A few years ago, when I was 11 years old, my family was evicted from our home. In September of that same year, my grandmother (on my mother's side) was diagnosed with Ovarian cancer. She was in ICU for several weeks and was finally sent home with a truck-full of hospice supplies. My family and my aunt's family took care of her for about two weeks. She died on November 24th. After that, seeing as my family had nowhere else to go, we moved in with my grandfather and uncle to keep them company(they claimed the house had gone deadly quiet since she had gone).
Everything worked out well at first. My grandparents' house had been built in the early 1960's, and they were the first family to have lived in it. It was fairly large with four bedrooms, two and a half baths, and a furnished basement. My sister and I took the two extra bedrooms, and my parents slept in the basement.
About a month after we had moved in, my parents began complaining of hearing loud, clunking footsteps at around 6AM every morning. They said the footsteps would pace quickly up and down the hall as if worried or looking for something. This wouldn't have been abnormal had it not been for the fact that there was never anyone in the hall at that time. My uncle left for work at around 5AM, my grandfather usually stayed in bed until around 8AM, and my sister and I refused to get up before 10AM.
Still, everything was fairly peaceful until my grandfather came charging into the living room one night asking why someone had gone into his bedroom. He said he'd seen someone walking out of his room with the old laundry basket that my grandmother always used full of dirty clothes. None of us had been in his bedroom recently, and certainly not to get dirty clothes! We checked downstairs, and sure enough, the old laundry basket was on the table where the clothes were sorted, and the washing machine was rumbling away with my grandfather's clothes.
After that, the strange occurrences became more frequent. My grandfather would often say he would see my grandmother walking down the hall. Almost daily fall asleep in his huge brown chair. Often times, right when he should be leaving for his VFW meetings, he would wake to feeling someone shaking him and hearing my grandmother's voice saying "Get up!" or "You have to leave!" If not for this, he would have missed almost every meeting.

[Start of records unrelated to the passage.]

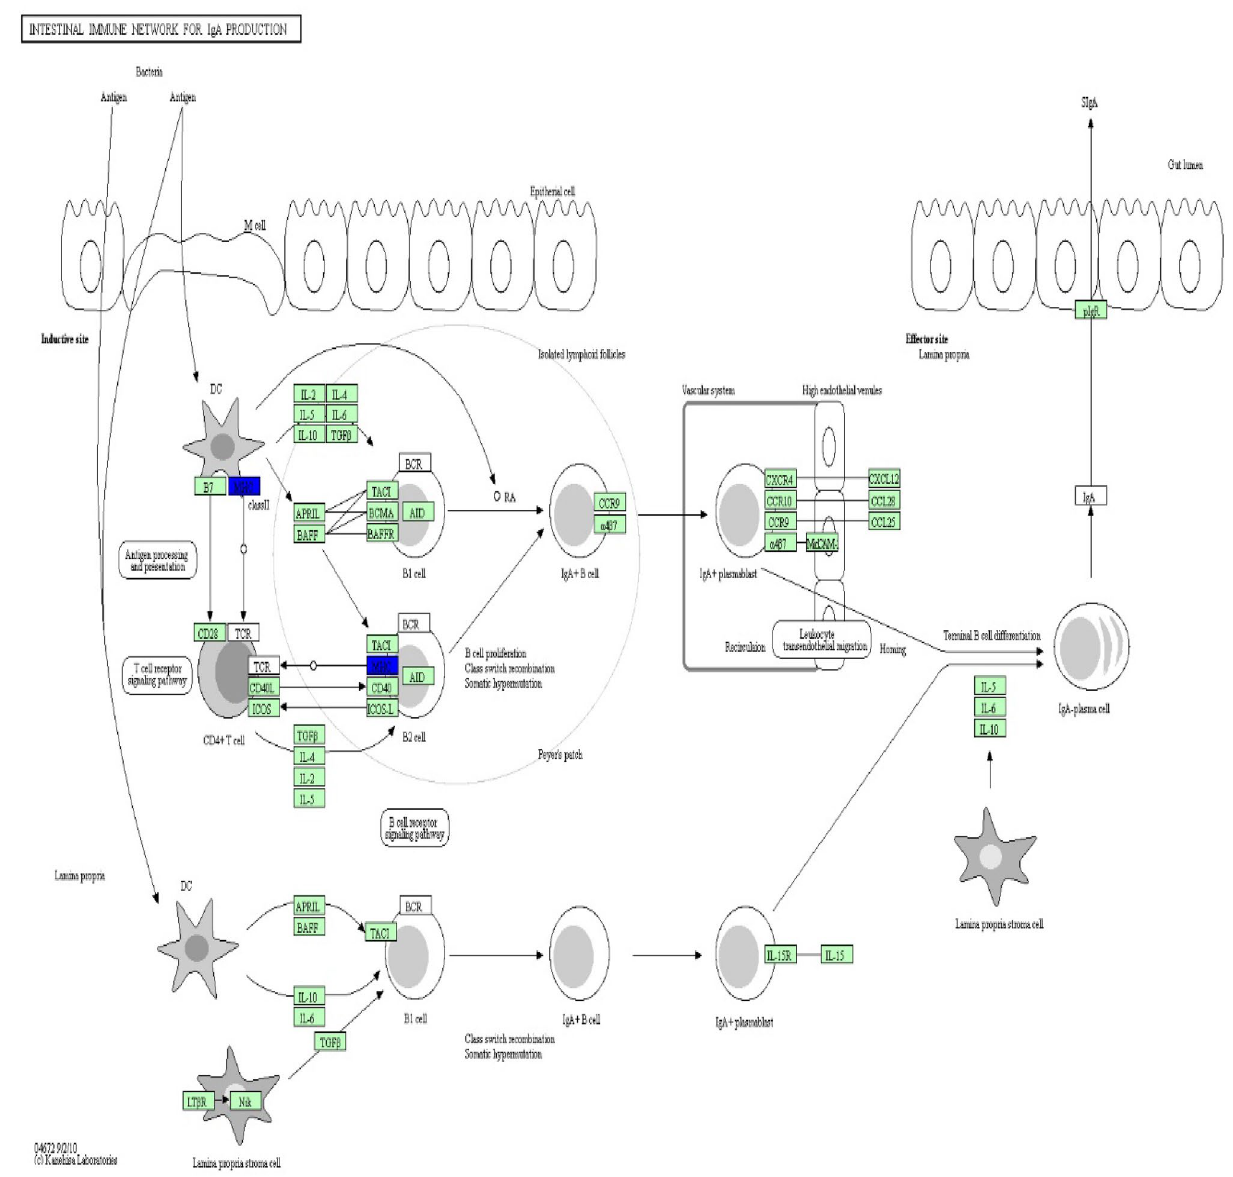
Figure 9. Differentially expressed genes involved in the intestinal immune network for IgA production in the spleen of two sheep breeds. The blue-labelled genes were significantly down-regulated ( p < 0.05). The green- labelled genes were expressed in both sheep spleens. KEGG pathway annotation was conducted using the DAVID website (http://david .abcc.ncifc rf.gov/) and searching the KEGG FCER1G , CSF1R , LCP2 , MS4A1 , CD2 , CD48 , CD3D , CD3E , GZMB , DQB , and DOB ) existed in one interaction network related to hematopoietic cell lineage, natural killer cell mediated cytotoxicity, and the intestinal immune network for IgA production pathway, and four genes ( C2 , HP , C1s , and C4BPA ) existed in the network related to the complement and coagulation cascade pathway. C3 , HP , and C1s were up-regulated, and C4BPA was down-regulated. Validation of RNA‑seq results by RT‑qPCR. To validate the RNA-seq results, the expression fold changes (2 −ΔΔCt ) of 11 DEGs were measured via RT-qPCR (Fig. 11). These genes belong to divergent functional categories. The serum amyloid A protein ( SAA ) are associated with the extracellular region; eight genes, includ- ing lymphotoxin beta ( LTB ), complement C3 ( C3 ), CD48 antigen precursor ( CD48 ), Fc fragment of IgE receptor Ig ( FCER1G ), complement component 4 binding protein, alpha chain precursor ( C4BPA ), indoleamine 2,3-diox- ygenase 1 ( IDO1 ), G-protein coupled receptor 183 ( GPR183 ), and NADPH oxidase cytosolic protein p47phox ( p47phox ) are associated with immune system processes. Two genes, TYRO protein tyrosine kinase-binding protein ( TYROBP ) and interferon-induced transmembrane protein 1 (9–27) isoform 1 ( IFITM1 ) are associated with membrane. The expression of 10 genes ( LTB , SAA , C3 , CD48 , TYROBP , FCER1G , IFITM1 , C4BPA , IDO1, and p47phox ) obtained by RT-qPCR was similar to RNA-seq. The expression of GPR183 found by RT-qPCR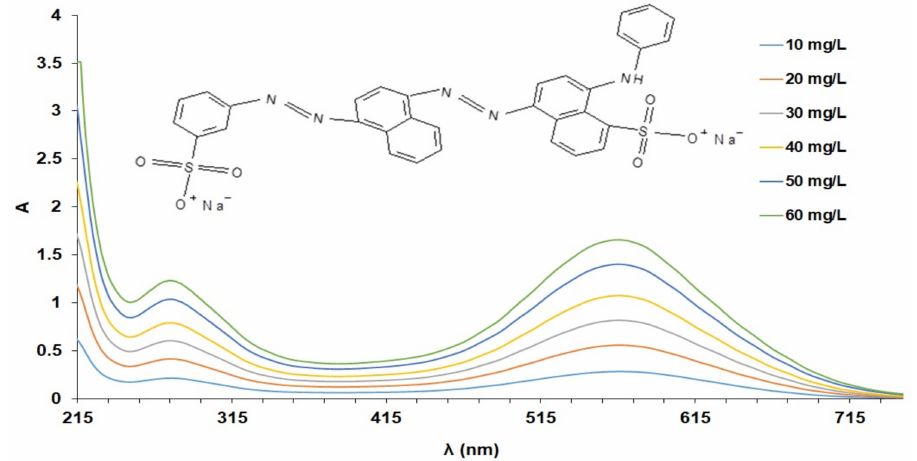
Figure 1. Representation of A = f ( λ ) for 10, 20, 30, 40, 50 and 60 mg/L solutions of AB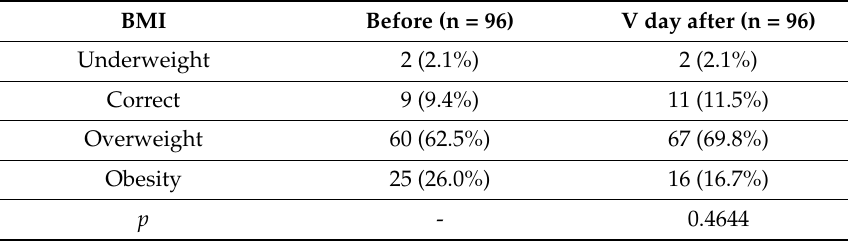
p —statistical value, BMI—body mass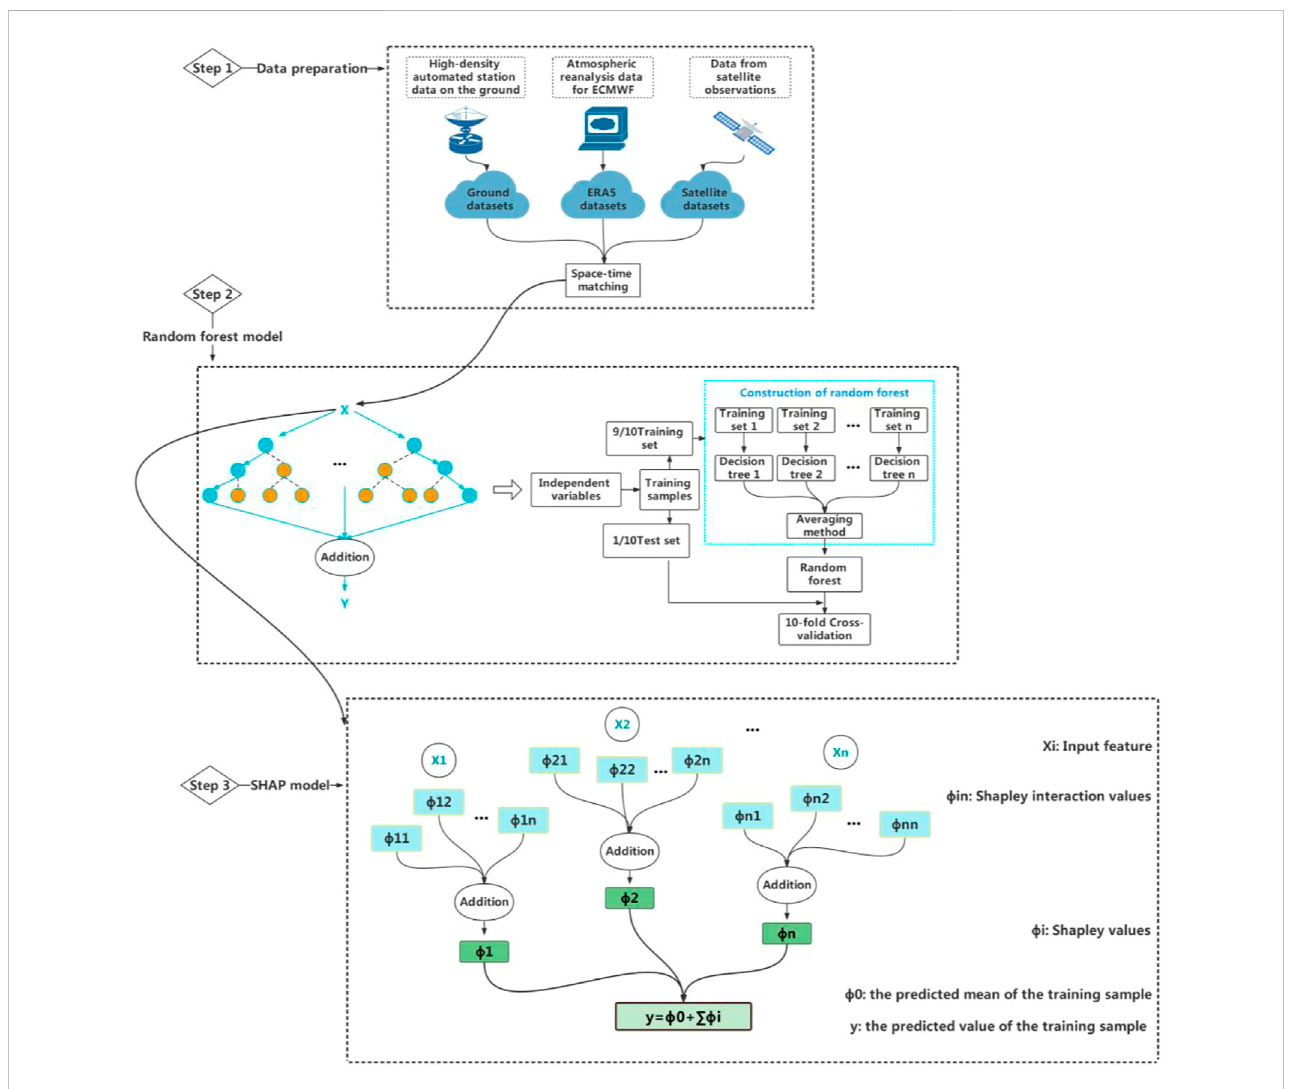
FIGURE 2 Research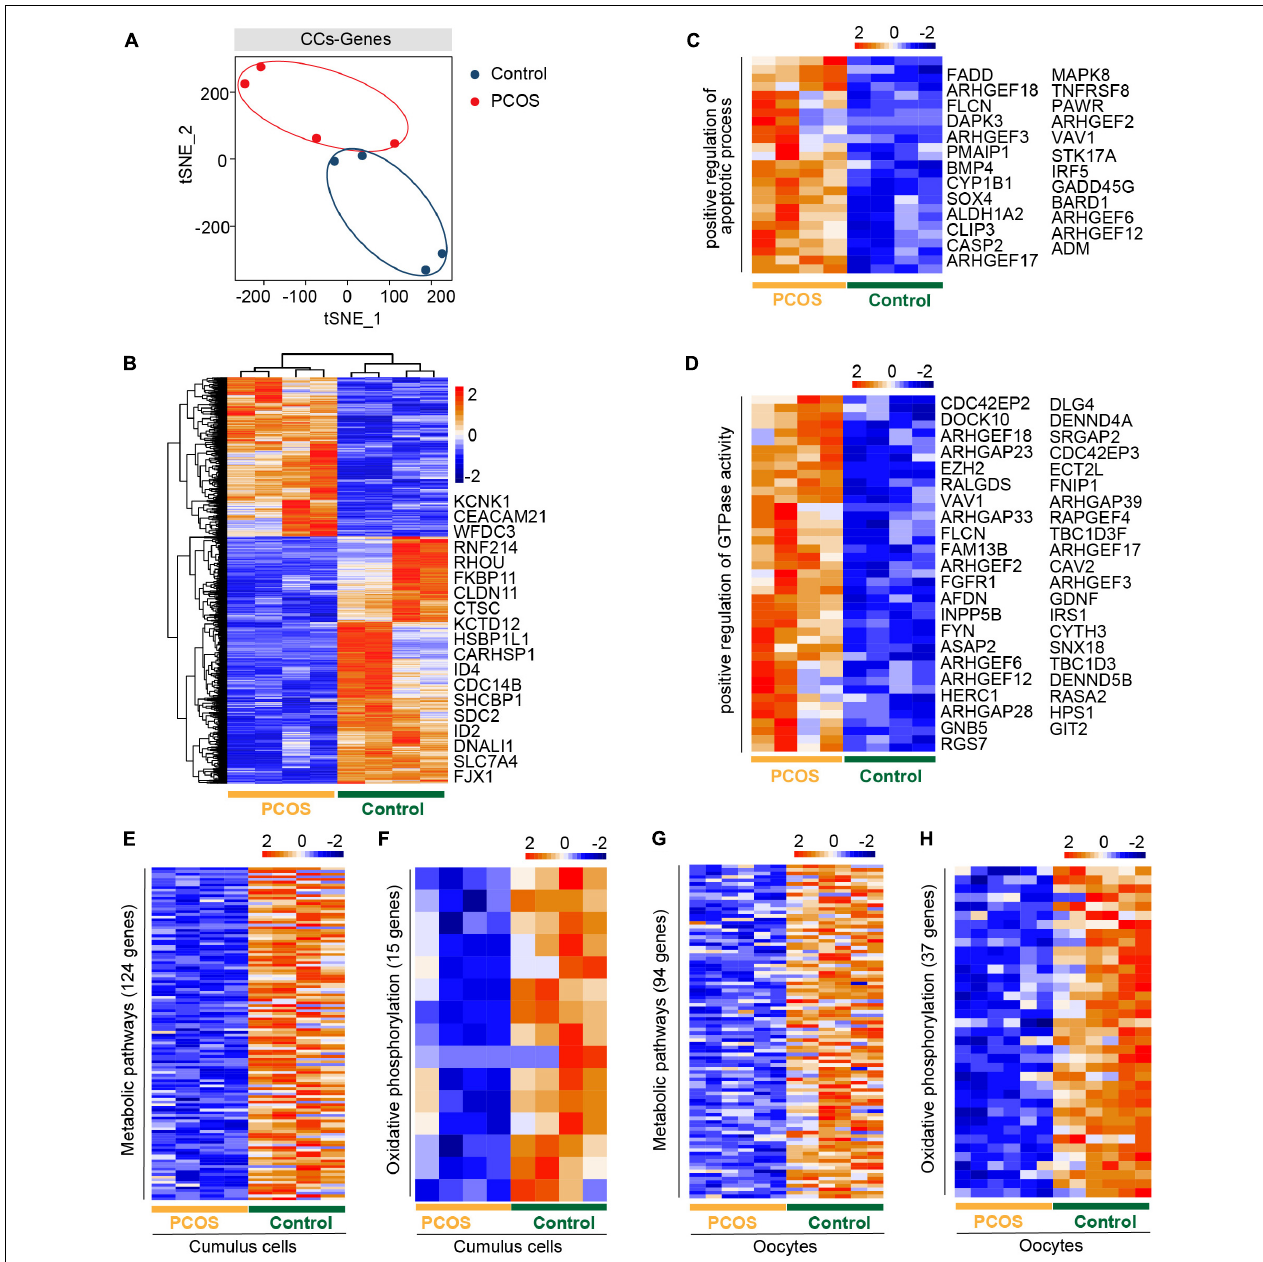
FIGURE 2 | The gene expression pattern differs between PCOS and control cumulus cells (CCs). (A) Visualization of gene expression by RNA-seq from four CC samples by t-SNE, showing that CCs are clustered into two distinct subpopulations. The red and blue points represent PCOS and control CCs, respectively. (B) Heat map of DEGs in CCs between PCOS and control. The number of up-DEGs is 704 and down-DEGs is 1,091. The color key from blue to red indicates the relative gene expression levels from low to high, respectively. (C) Heatmap of genes involved in the positive regulation of apoptotic process upregulated in PCOS CCs. (D) Heat map of genes related to the positive regulation of GTPase activity upregulated in PCOS CCs. (E) Heat map of genes involved in metabolic pathways downregulated in PCOS CCs. (F) Heat map of genes involved in oxidative phosphorylation downregulated in PCOS CCs. (G) Heat map of genes related to metabolic pathways downregulated in PCOS oocytes. (H) Heat map of genes related to oxidative phosphorylation downregulated in PCOS oocytes.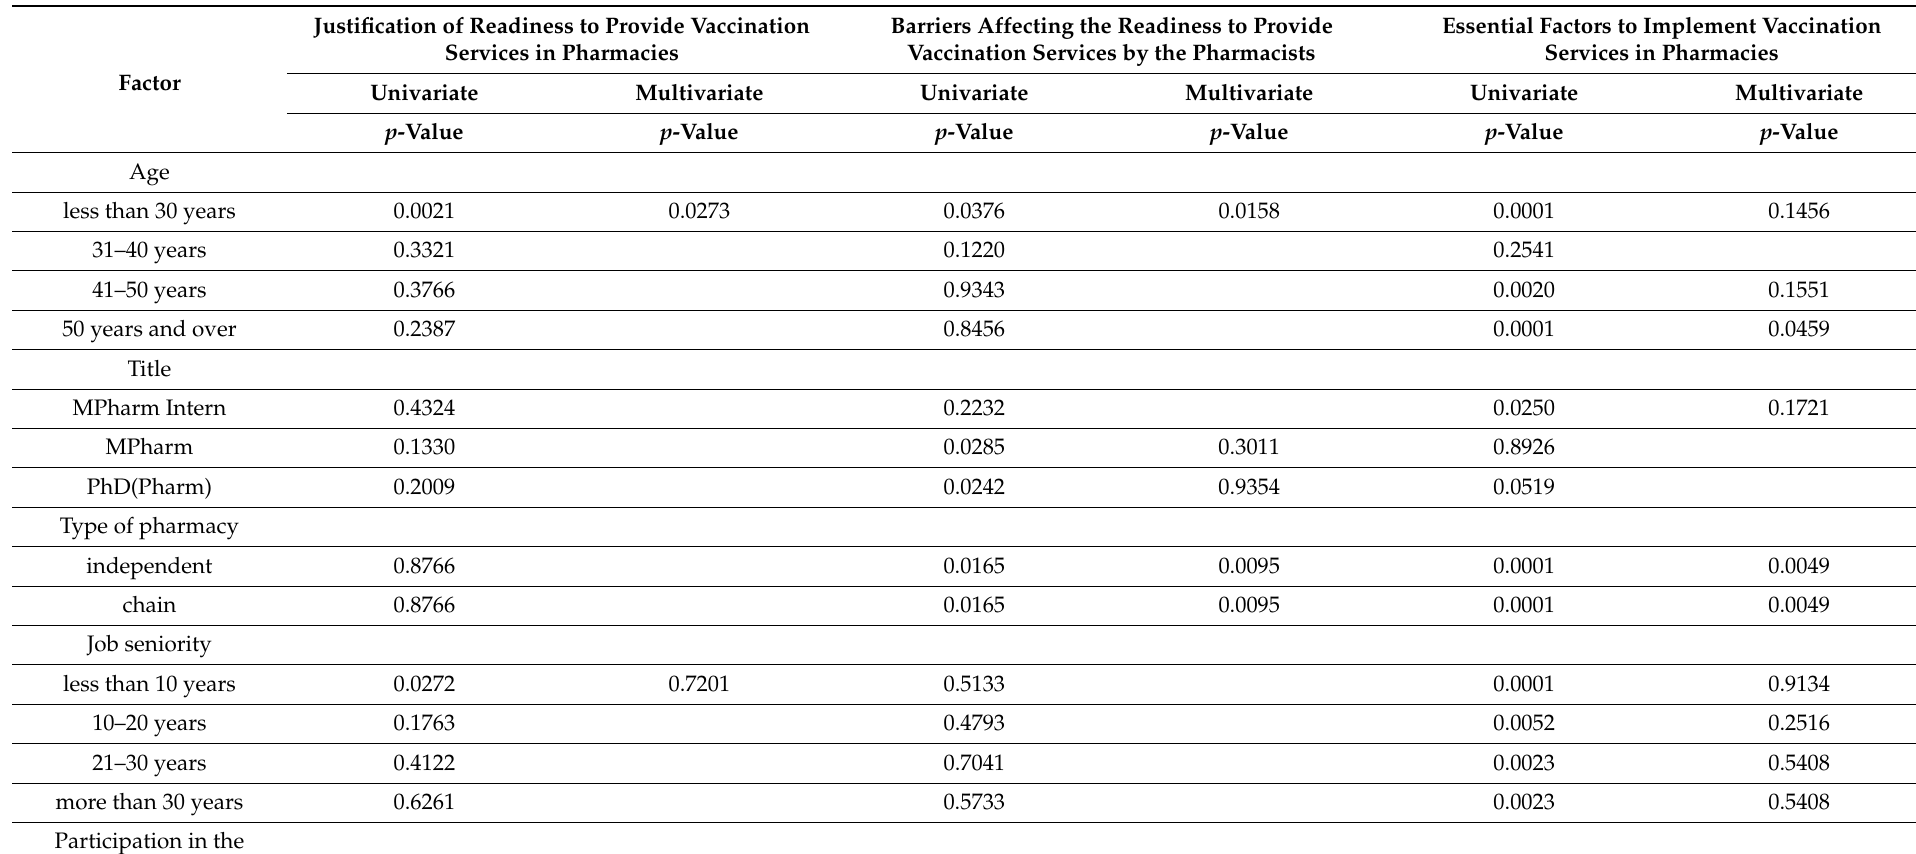
Table 5. Justification of readiness to provide vaccination services, barriers and essential factors to implement vaccination services in pharmacies in relation to basic characteristics of participants—univariate and multivariate regression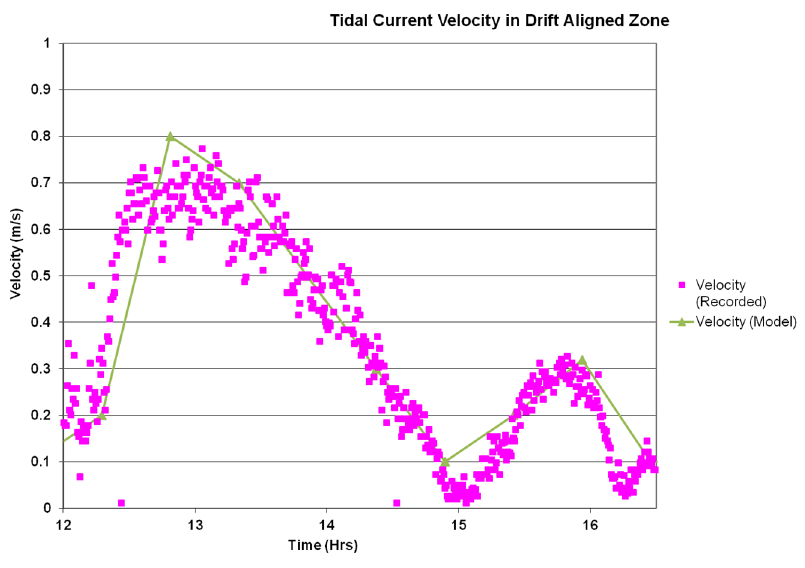
Figure 5. Recorded and simulated tidal current velocity in drift aligned zone.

On top of this, strange things happened consistently every November 24th - the anniversary of my grandmother's death. Her hospice bed was stationed near the front window of the living room, and at around 10:30Pm - the exact time of my grandmother's death - there is a gust of wind, and a feeling of sadness fills the living room. Also, if you pick up the phone to call anyone on that day, instead of a dial tone, there will be a short, whispered "Goodbye" from the receiver.
The footsteps kept up. Now, though, my parents were saying they had moved to pacing up and down the stairs. The odd thing was that the steps would continue for a good half hour, and they would never slow down or sound as if the walker was getting tired. After about eight months, my family found a house about fifteen minutes away and moved out.
Finally, this last February 16th, my grandfather awoke to hear my grandmother saying "Get up, Al! It's time to go!" He checked with my uncle, who often kept a list of the family's activities in case anyone forgot, to see if he had any VFW or Senior Center meetings that day. His schedule was clear. Two days later, my grandfather called us at our new house and said he thought he was having a stroke. We called 911 and hurried to the hospital. My grandfather died about one hour later, uttering something that sounded like "Hi, Kay."
Now that we are selling the house, we know that someone is helping us decide who will buy it. Whenever we start to sell the house to someone that our grandparents might not favor, the air turns very cold, and one gets the definite phrase "Not them" running through their heads. After a few months, we have found a good family that is interested, and the house now seems brighter than ever.